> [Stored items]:
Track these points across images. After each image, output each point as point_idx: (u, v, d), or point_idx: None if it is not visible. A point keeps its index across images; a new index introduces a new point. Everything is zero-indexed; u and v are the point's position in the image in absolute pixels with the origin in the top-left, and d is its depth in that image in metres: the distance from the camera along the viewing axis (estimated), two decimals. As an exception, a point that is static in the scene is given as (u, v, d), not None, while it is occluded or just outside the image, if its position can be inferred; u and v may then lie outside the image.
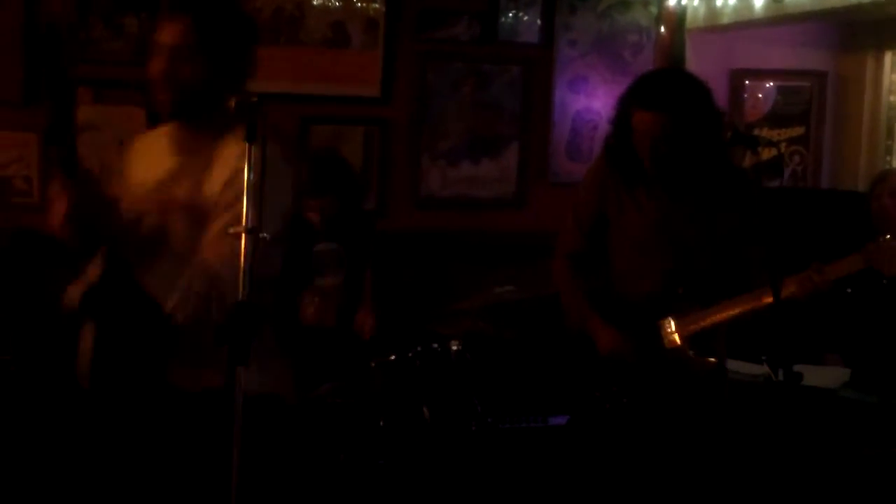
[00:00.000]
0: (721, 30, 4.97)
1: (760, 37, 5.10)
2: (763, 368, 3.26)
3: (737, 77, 5.20)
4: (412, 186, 4.79)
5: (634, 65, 4.89)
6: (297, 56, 4.55)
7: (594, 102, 4.92)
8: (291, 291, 3.62)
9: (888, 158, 5.13)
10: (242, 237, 1.99)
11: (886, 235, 2.64)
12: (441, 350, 3.45)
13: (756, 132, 5.10)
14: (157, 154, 2.34)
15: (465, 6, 4.74)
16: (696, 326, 2.82)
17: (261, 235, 2.02)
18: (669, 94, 2.72)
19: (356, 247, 3.75)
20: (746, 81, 5.22)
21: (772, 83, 5.26)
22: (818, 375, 3.24)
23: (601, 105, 4.82)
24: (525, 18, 4.83)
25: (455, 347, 3.46)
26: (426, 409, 3.30)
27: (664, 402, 2.86)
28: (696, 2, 4.96)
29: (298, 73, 4.55)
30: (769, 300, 2.68)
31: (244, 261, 1.99)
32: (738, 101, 5.20)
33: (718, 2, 4.84)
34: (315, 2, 4.55)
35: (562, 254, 3.04)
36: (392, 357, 3.41)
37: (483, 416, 3.38)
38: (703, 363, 2.86)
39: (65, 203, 2.11)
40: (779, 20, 4.69)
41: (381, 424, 3.25)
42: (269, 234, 2.05)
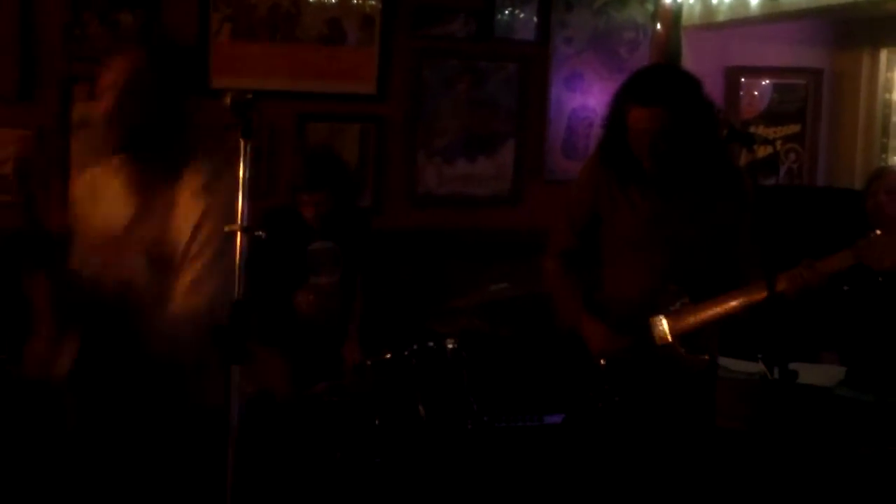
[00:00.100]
0: (717, 27, 4.96)
1: (756, 34, 5.10)
2: (758, 366, 3.26)
3: (732, 74, 5.20)
4: (408, 184, 4.79)
5: (630, 62, 4.89)
6: (293, 53, 4.54)
7: (590, 100, 4.92)
8: (287, 289, 3.62)
9: (883, 156, 5.14)
10: (238, 235, 2.00)
11: (877, 231, 2.63)
12: (437, 348, 3.45)
13: (752, 130, 5.09)
14: (114, 195, 2.32)
15: (462, 3, 4.74)
16: (688, 324, 2.81)
17: (256, 233, 2.03)
18: (665, 89, 2.71)
19: (351, 245, 3.75)
20: (742, 79, 5.22)
21: (767, 81, 5.26)
22: (814, 374, 3.24)
23: (597, 102, 4.81)
24: (521, 16, 4.82)
25: (451, 345, 3.46)
26: (422, 408, 3.30)
27: (656, 400, 2.85)
28: (692, -1, 4.96)
29: (294, 70, 4.55)
30: (759, 297, 2.69)
31: (239, 258, 2.00)
32: (734, 99, 5.20)
33: (714, -1, 4.85)
34: (311, -1, 4.54)
35: (553, 252, 3.04)
36: (388, 355, 3.41)
37: (479, 415, 3.38)
38: (695, 360, 2.85)
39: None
40: (774, 17, 4.69)
41: (377, 423, 3.24)
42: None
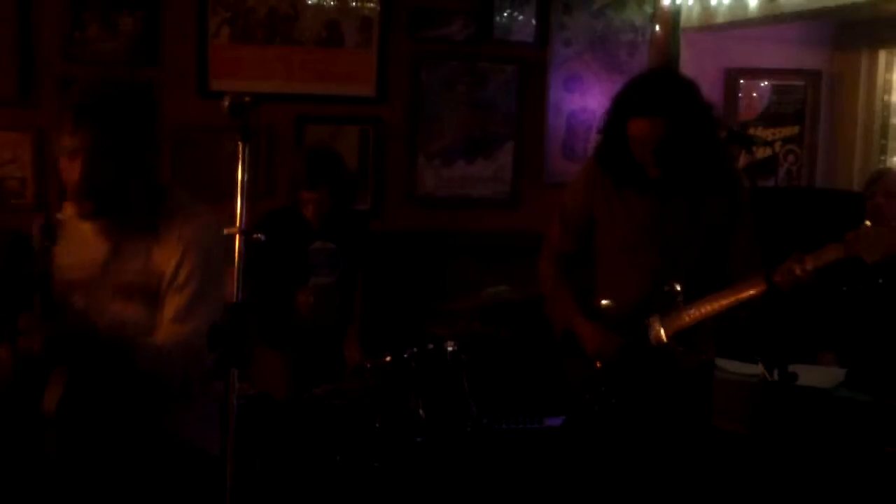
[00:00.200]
0: (715, 29, 4.97)
1: (755, 36, 5.10)
2: (758, 368, 3.26)
3: (731, 76, 5.21)
4: (407, 186, 4.79)
5: (629, 64, 4.90)
6: (292, 55, 4.55)
7: (589, 102, 4.92)
8: (287, 290, 3.62)
9: (882, 157, 5.14)
10: (236, 238, 2.00)
11: (866, 223, 2.63)
12: (436, 350, 3.44)
13: (750, 131, 5.10)
14: (83, 238, 2.29)
15: (460, 5, 4.74)
16: (682, 323, 2.82)
17: (255, 236, 2.03)
18: (665, 98, 2.72)
19: (351, 246, 3.75)
20: (741, 81, 5.22)
21: (766, 82, 5.27)
22: (813, 375, 3.23)
23: (596, 104, 4.81)
24: (520, 18, 4.82)
25: (450, 348, 3.46)
26: (422, 410, 3.30)
27: (653, 401, 2.85)
28: (691, 1, 4.96)
29: (293, 73, 4.55)
30: (752, 292, 2.69)
31: (238, 260, 2.00)
32: (733, 101, 5.20)
33: (713, 1, 4.84)
34: (309, 1, 4.54)
35: (548, 255, 3.04)
36: (387, 358, 3.40)
37: (479, 417, 3.38)
38: (691, 358, 2.85)
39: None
40: (773, 19, 4.69)
41: (377, 425, 3.24)
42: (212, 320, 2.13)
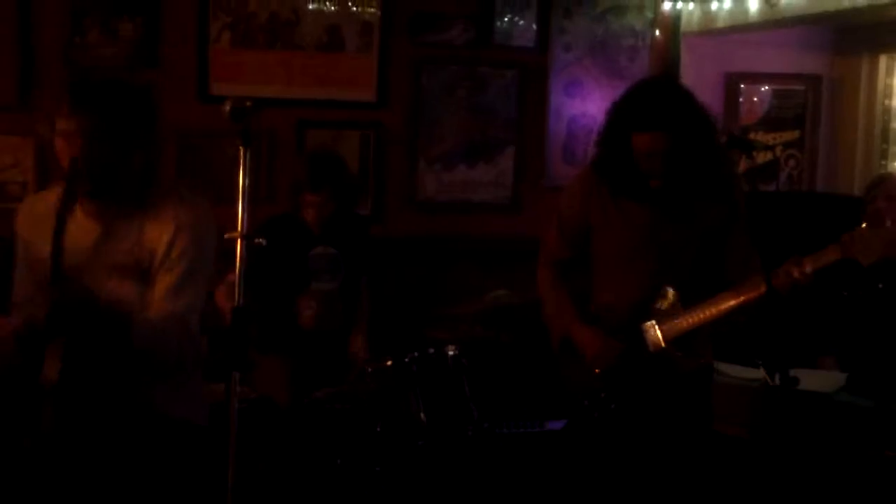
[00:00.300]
0: (716, 33, 4.97)
1: (755, 41, 5.11)
2: (759, 372, 3.26)
3: (732, 81, 5.21)
4: (408, 190, 4.79)
5: (630, 69, 4.90)
6: (293, 60, 4.55)
7: (590, 106, 4.92)
8: (289, 295, 3.62)
9: (883, 162, 5.14)
10: (238, 242, 2.00)
11: (863, 225, 2.63)
12: (437, 355, 3.44)
13: (751, 136, 5.11)
14: (74, 223, 2.28)
15: (461, 10, 4.75)
16: (680, 328, 2.82)
17: (256, 241, 2.03)
18: (667, 110, 2.72)
19: (352, 251, 3.75)
20: (741, 85, 5.23)
21: (767, 87, 5.27)
22: (814, 380, 3.24)
23: (597, 109, 4.81)
24: (520, 22, 4.83)
25: (451, 352, 3.45)
26: (423, 414, 3.29)
27: (652, 407, 2.85)
28: (692, 6, 4.97)
29: (294, 78, 4.56)
30: (749, 296, 2.69)
31: (240, 265, 2.01)
32: (734, 105, 5.21)
33: (713, 6, 4.85)
34: (310, 6, 4.55)
35: (546, 262, 3.04)
36: (388, 362, 3.40)
37: (480, 421, 3.38)
38: (690, 363, 2.85)
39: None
40: (773, 24, 4.70)
41: (378, 429, 3.24)
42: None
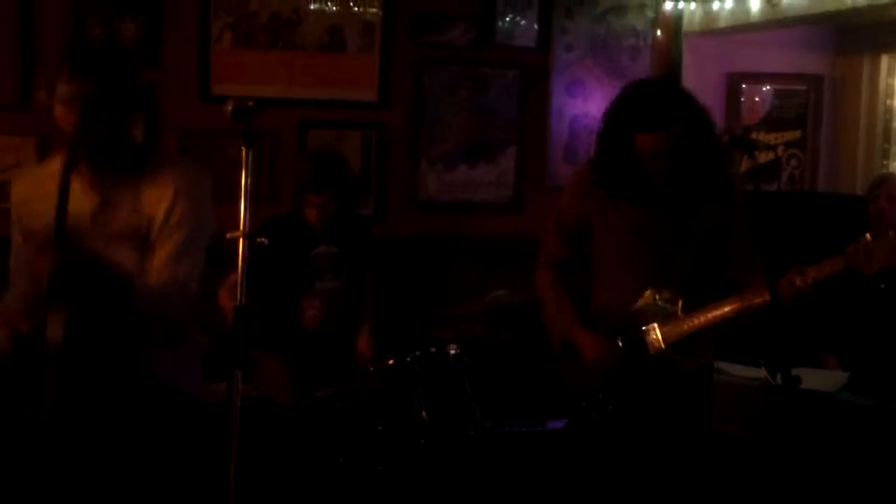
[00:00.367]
0: (717, 33, 4.97)
1: (757, 41, 5.11)
2: (761, 372, 3.26)
3: (733, 81, 5.21)
4: (410, 190, 4.79)
5: (631, 69, 4.90)
6: (294, 60, 4.55)
7: (591, 106, 4.92)
8: (291, 295, 3.62)
9: (885, 162, 5.14)
10: (240, 242, 2.00)
11: (867, 235, 2.63)
12: (439, 354, 3.44)
13: (753, 136, 5.11)
14: (71, 192, 2.26)
15: (462, 10, 4.75)
16: (681, 331, 2.81)
17: (259, 240, 2.04)
18: (672, 109, 2.72)
19: (355, 251, 3.75)
20: (743, 85, 5.23)
21: (768, 87, 5.27)
22: (816, 379, 3.24)
23: (598, 109, 4.73)
24: (522, 23, 4.83)
25: (453, 351, 3.45)
26: (425, 414, 3.30)
27: (652, 408, 2.84)
28: (693, 6, 4.97)
29: (295, 78, 4.56)
30: (752, 303, 2.69)
31: (242, 265, 2.01)
32: (735, 105, 5.21)
33: (715, 6, 4.85)
34: (312, 6, 4.55)
35: (545, 263, 3.03)
36: (390, 361, 3.40)
37: (482, 421, 3.38)
38: (690, 364, 2.85)
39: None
40: (775, 24, 4.70)
41: (380, 429, 3.24)
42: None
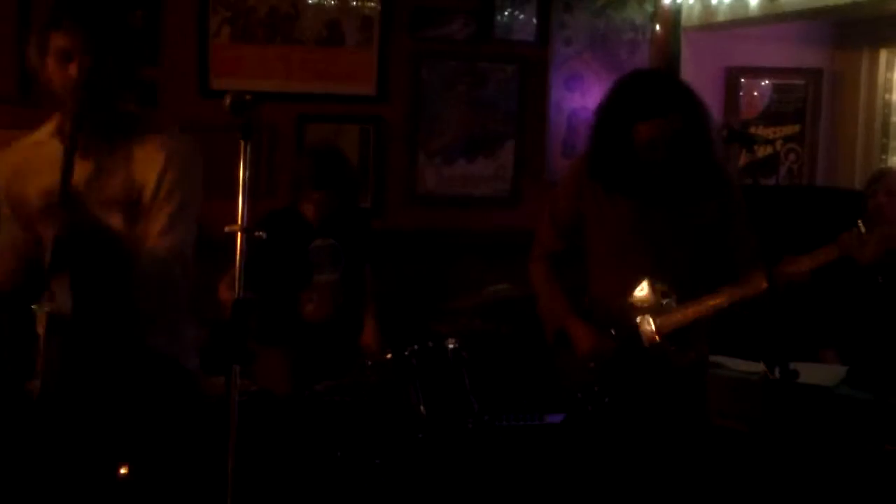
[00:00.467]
0: (716, 28, 4.97)
1: (755, 35, 5.10)
2: (759, 366, 3.26)
3: (732, 75, 5.21)
4: (408, 184, 4.79)
5: (630, 63, 4.90)
6: (293, 55, 4.55)
7: (590, 100, 4.92)
8: (290, 288, 3.62)
9: (883, 156, 5.14)
10: (238, 236, 2.00)
11: (860, 223, 2.63)
12: (437, 348, 3.45)
13: (751, 130, 5.10)
14: (57, 160, 2.23)
15: (461, 4, 4.75)
16: (676, 322, 2.82)
17: (256, 234, 2.03)
18: (670, 96, 2.73)
19: (353, 243, 3.75)
20: (742, 79, 5.22)
21: (767, 81, 5.27)
22: (814, 373, 3.24)
23: (597, 103, 4.80)
24: (520, 17, 4.83)
25: (451, 345, 3.46)
26: (423, 407, 3.30)
27: (647, 400, 2.85)
28: (692, 0, 4.96)
29: (294, 72, 4.56)
30: (745, 293, 2.69)
31: (240, 258, 2.00)
32: (734, 99, 5.21)
33: (713, 0, 4.84)
34: (310, 1, 4.54)
35: (539, 255, 3.04)
36: (388, 355, 3.41)
37: (480, 414, 3.38)
38: (685, 357, 2.85)
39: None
40: (774, 18, 4.69)
41: (378, 422, 3.25)
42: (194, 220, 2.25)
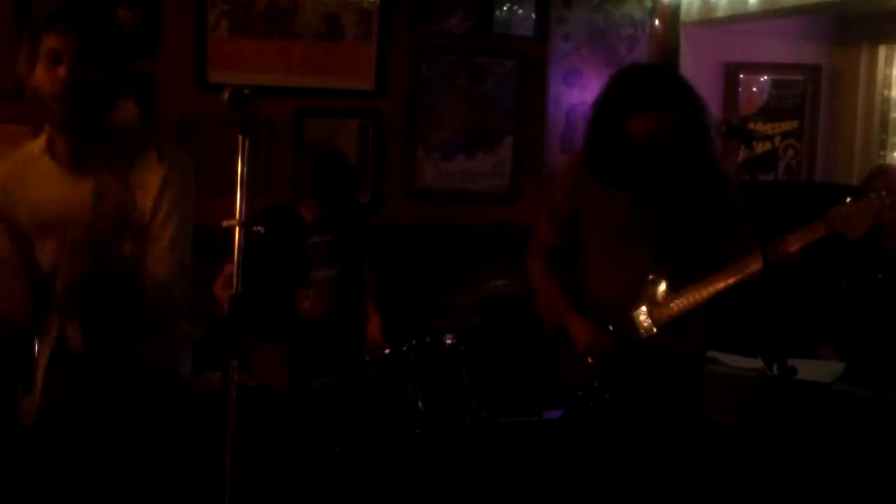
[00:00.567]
0: (715, 23, 4.96)
1: (754, 30, 5.10)
2: (757, 362, 3.26)
3: (731, 71, 5.20)
4: (406, 179, 4.79)
5: (629, 58, 4.89)
6: (291, 49, 4.54)
7: (589, 96, 4.86)
8: (287, 284, 3.62)
9: (882, 152, 5.14)
10: (236, 230, 2.00)
11: (847, 199, 2.62)
12: (435, 343, 3.45)
13: (750, 126, 5.10)
14: (52, 177, 2.26)
15: (460, -1, 4.74)
16: (670, 311, 2.81)
17: (254, 229, 2.03)
18: (666, 89, 2.72)
19: (351, 238, 3.75)
20: (741, 75, 5.22)
21: (766, 77, 5.26)
22: (812, 369, 3.24)
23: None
24: (519, 12, 4.82)
25: (449, 341, 3.46)
26: (421, 403, 3.30)
27: (646, 395, 2.84)
28: (691, -5, 4.96)
29: (292, 66, 4.55)
30: (736, 279, 2.70)
31: (237, 253, 2.00)
32: (733, 95, 5.20)
33: (713, -5, 4.85)
34: (309, -6, 4.54)
35: (537, 250, 3.03)
36: (386, 351, 3.41)
37: (478, 410, 3.38)
38: (681, 348, 2.86)
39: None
40: (773, 14, 4.69)
41: (376, 418, 3.25)
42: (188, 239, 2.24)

> [Problem statement]: The lines above from the one containing "16: (696, 326, 2.82)" through the one containing "38: (703, 363, 2.86)" are to be set down exactly, and no others.

> [Response to this task]:
16: (696, 326, 2.82)
17: (261, 235, 2.02)
18: (669, 94, 2.72)
19: (356, 247, 3.75)
20: (746, 81, 5.22)
21: (772, 83, 5.26)
22: (818, 375, 3.24)
23: (601, 105, 4.82)
24: (525, 18, 4.83)
25: (455, 347, 3.46)
26: (426, 409, 3.30)
27: (664, 402, 2.86)
28: (696, 2, 4.96)
29: (298, 73, 4.55)
30: (769, 300, 2.68)
31: (244, 261, 1.99)
32: (738, 101, 5.20)
33: (718, 2, 4.84)
34: (315, 2, 4.55)
35: (562, 254, 3.04)
36: (392, 357, 3.41)
37: (483, 416, 3.38)
38: (703, 363, 2.86)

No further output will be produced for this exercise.